Tapi ingat, jangan lupa untuk memberikan diri kamu hadiah ketika menyelesaikan tugas tersebut. Misalkan dengan makan makanan yang kamu suka, beli barang yang kamu suka, dll.
Hal ketiga adalah ukur dari kualitas bukan kuantitas.
Apakah kamu menilai kualitas sebuah buku dari berapa banyak waktu yang dihabiskan oleh penulis mengerjakannya? Tentu saja tidak kan. Yang paling penting tentunya adalah hasil akhir. Tidak peduli seberapa banyak waktu yang kamu habiskan untuk proyek tersebut, apabila akhirnya gagal maka tetap saja hasilnya tidak memuaskan.

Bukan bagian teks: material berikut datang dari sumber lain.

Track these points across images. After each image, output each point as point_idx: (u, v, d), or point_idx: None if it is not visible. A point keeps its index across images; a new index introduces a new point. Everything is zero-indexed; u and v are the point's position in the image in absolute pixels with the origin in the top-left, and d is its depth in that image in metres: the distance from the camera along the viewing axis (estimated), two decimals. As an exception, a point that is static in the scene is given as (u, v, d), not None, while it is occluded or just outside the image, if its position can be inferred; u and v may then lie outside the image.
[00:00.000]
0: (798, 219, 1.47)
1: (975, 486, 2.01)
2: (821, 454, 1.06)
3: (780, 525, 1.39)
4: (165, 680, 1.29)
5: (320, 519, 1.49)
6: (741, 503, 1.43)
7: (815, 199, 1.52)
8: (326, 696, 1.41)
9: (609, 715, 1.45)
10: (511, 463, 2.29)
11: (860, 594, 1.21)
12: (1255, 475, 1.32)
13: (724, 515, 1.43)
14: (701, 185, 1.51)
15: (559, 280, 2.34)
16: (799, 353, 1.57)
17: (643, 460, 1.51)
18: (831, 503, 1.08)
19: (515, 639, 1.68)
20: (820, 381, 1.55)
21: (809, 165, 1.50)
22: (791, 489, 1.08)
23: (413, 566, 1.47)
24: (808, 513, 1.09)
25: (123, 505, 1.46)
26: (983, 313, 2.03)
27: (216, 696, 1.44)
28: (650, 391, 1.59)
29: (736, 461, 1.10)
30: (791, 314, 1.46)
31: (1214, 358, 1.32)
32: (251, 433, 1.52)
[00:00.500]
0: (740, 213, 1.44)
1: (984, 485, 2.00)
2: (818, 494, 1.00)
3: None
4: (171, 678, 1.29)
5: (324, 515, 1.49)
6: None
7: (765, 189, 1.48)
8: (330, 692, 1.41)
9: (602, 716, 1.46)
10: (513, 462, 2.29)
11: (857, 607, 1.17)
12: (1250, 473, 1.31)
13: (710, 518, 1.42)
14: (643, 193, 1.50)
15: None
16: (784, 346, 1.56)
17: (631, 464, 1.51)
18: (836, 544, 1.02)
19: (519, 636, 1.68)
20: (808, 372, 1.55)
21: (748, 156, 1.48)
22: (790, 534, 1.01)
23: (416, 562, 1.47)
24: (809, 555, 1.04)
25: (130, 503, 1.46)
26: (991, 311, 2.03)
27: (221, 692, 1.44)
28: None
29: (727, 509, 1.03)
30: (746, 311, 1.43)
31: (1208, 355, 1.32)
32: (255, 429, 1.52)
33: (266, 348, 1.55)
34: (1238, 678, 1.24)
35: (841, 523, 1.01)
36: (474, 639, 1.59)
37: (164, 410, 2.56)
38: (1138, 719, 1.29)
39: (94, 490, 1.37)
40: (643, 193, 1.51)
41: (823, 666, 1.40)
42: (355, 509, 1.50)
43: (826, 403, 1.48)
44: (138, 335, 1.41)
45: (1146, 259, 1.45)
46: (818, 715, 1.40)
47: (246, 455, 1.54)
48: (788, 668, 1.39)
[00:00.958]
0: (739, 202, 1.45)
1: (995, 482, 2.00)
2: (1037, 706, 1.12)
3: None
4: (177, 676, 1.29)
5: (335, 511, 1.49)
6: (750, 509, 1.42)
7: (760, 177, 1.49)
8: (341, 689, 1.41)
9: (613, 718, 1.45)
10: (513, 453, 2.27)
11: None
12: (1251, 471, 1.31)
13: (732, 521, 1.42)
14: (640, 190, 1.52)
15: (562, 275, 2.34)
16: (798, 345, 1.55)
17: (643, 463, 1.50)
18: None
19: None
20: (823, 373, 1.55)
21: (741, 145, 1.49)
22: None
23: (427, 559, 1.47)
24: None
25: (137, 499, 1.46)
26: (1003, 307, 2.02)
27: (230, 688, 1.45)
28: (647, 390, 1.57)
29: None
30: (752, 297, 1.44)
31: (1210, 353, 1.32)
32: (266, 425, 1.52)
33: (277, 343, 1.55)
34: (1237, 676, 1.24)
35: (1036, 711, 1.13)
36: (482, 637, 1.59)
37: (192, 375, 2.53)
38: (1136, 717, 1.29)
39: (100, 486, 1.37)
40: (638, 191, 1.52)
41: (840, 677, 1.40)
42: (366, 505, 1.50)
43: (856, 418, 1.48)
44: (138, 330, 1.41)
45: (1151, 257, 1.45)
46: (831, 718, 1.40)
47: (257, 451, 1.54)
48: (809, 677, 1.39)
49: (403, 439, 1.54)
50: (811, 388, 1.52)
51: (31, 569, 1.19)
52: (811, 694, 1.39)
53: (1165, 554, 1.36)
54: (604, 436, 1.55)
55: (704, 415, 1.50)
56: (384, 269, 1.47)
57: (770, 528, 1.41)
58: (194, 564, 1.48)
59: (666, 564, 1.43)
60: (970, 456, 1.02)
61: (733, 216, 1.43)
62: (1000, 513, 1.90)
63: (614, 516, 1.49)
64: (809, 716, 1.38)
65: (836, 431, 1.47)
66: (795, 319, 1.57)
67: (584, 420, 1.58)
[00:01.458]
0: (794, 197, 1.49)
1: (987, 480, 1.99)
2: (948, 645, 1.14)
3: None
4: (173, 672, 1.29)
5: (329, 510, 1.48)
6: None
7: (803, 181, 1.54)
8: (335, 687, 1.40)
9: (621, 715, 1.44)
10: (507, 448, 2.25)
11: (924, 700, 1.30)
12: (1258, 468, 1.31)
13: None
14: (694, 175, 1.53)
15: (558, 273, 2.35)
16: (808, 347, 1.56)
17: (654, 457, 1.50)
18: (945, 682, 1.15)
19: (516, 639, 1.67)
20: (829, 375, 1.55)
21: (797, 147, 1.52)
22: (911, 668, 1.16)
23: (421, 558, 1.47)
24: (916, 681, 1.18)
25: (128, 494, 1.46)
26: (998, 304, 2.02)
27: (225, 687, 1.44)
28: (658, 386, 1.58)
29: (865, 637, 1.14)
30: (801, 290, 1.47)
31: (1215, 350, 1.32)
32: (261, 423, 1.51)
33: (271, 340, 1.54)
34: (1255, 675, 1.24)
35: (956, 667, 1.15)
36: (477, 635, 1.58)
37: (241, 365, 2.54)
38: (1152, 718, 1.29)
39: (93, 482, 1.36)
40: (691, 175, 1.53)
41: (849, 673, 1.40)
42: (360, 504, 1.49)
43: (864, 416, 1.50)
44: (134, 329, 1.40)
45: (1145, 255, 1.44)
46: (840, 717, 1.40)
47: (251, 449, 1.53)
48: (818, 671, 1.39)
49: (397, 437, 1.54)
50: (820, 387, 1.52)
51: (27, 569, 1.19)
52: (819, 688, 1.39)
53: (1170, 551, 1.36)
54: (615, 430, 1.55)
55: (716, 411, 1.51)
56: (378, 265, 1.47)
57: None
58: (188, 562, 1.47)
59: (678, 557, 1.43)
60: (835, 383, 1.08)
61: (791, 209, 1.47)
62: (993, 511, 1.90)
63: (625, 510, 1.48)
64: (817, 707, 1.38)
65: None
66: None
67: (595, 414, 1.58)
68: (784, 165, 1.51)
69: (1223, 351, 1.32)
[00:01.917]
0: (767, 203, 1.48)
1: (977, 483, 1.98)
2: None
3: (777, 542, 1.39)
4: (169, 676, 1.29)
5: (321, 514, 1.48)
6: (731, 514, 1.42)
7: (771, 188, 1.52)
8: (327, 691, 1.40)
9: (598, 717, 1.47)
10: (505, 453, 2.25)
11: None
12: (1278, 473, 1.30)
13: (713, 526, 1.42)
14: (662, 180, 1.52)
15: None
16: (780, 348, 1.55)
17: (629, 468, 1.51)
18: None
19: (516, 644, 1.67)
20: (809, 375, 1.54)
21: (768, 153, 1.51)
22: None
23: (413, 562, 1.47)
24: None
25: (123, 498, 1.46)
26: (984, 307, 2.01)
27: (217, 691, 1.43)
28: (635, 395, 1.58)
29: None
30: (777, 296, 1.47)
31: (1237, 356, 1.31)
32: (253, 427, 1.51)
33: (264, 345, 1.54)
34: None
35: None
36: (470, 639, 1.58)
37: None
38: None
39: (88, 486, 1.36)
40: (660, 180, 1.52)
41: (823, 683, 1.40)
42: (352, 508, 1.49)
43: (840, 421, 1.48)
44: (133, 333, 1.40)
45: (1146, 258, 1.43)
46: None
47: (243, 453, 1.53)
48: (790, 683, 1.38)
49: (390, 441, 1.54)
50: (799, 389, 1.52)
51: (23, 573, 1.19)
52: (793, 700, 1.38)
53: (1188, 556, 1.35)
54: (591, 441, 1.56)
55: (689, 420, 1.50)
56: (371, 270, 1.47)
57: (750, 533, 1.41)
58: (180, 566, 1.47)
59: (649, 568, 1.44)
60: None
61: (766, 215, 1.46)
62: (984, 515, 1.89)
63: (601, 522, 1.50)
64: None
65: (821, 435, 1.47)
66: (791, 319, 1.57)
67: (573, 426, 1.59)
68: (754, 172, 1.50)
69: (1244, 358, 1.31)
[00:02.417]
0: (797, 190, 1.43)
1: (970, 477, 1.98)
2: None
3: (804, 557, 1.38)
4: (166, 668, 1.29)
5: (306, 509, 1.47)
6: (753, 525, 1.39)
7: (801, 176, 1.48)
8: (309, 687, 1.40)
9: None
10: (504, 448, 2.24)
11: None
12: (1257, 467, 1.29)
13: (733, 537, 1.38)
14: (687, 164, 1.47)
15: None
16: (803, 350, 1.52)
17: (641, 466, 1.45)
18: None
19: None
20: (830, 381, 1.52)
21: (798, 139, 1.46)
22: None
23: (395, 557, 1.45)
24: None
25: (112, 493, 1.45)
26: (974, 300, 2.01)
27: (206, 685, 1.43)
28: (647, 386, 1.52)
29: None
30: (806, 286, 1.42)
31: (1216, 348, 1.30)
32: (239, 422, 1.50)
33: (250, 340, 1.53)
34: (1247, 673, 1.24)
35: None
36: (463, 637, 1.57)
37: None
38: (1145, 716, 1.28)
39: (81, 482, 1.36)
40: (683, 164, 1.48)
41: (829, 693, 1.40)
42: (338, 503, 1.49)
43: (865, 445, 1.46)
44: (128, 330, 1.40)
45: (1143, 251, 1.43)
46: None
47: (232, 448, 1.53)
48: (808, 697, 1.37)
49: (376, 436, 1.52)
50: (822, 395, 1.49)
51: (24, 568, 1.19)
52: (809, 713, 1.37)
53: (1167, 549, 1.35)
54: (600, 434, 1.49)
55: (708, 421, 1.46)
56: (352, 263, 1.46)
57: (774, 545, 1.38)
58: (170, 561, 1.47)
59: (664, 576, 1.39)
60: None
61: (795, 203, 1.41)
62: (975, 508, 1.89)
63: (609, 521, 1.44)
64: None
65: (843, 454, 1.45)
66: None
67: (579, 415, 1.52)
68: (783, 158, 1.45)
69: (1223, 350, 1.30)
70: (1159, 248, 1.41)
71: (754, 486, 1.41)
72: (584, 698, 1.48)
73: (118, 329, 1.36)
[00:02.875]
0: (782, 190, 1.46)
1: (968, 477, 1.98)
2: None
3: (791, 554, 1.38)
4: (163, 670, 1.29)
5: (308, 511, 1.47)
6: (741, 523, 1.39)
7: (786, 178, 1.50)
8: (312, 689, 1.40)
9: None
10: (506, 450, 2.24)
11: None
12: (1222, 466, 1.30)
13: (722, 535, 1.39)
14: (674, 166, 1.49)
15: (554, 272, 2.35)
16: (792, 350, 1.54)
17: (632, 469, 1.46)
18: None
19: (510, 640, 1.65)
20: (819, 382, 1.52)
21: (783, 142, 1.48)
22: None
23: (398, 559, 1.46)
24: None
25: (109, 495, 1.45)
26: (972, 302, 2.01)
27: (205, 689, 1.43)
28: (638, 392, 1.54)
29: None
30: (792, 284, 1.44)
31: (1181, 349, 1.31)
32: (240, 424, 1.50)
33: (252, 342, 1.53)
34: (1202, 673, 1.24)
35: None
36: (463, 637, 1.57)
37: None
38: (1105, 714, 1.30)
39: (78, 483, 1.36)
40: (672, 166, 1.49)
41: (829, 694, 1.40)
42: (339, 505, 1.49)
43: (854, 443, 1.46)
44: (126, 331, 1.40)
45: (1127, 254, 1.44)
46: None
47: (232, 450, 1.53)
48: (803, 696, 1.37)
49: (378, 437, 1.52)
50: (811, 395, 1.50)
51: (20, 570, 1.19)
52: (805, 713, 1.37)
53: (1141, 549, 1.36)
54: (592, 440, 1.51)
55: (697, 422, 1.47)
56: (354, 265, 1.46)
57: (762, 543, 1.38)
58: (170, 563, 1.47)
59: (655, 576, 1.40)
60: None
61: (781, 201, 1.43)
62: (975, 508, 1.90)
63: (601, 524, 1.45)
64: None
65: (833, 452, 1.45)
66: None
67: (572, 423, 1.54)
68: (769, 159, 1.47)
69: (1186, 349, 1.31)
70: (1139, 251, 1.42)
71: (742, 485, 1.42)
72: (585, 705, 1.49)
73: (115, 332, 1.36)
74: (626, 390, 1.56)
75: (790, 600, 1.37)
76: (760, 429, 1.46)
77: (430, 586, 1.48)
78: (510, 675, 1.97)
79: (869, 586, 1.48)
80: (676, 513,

Mungkin pola pikir ini yang harus kita ubah. Kita jangan menilai seorang karyawan yang bekerja lembur sebagai karyawan teladan. Dan karyawan yang pulang on time sebagai karyawan yang kurang baik. Yang jauh lebih penting adalah hasil kerjaannya. Jika karyawan yang selalu pulang on time bisa mengerjakan semua tugas sesuai deadline dan hasilnya bagus, kenapa engga? Kenapa hal ini penting? Karena hidup tidak hanya soal kerja, kerja dan kerja.
Banyak aspek lain dalam hidup yang penting. Misalkan kesehatan pribadi, hubungan dengan orang yang dicintai, dll. Jika kamu bisa efisien bekerja, maka kamu jadi punya waktu untuk mengerjakan hal lain di luar pekerjaan. Ingat, sesibuk apapun kamu dalam bekerja, jangan lupakan prioritas utama yaitu dirimu sendiri dan juga orang yang dicintai. Buat apa kamu kerja mati-matian tapi kamu tidak punya waktu?
Di era sekarang banyak perusahaan sudah mulai terbuka. Mereka tidak lagi memaksa karyawan untuk bekerja di kantor. Sekarang WFO atau WFA menjadi salah satu point plus bagi karyawan ketika mempertimbangkan sebuah tawaran pekerjaan.
Jadi apa kesimpulannya?
Pertama, buat kategori sebuah tugas yang ingin kamu kerjakan. Robert menyarankan untuk membaginya menjadi 3. Yaitu Aim, Objective dan Target.
Kedua, stop menunda pekerjaan dengan mini deadline.
Ketiga, ukur kinerja karyawan berdasarkan kualitas.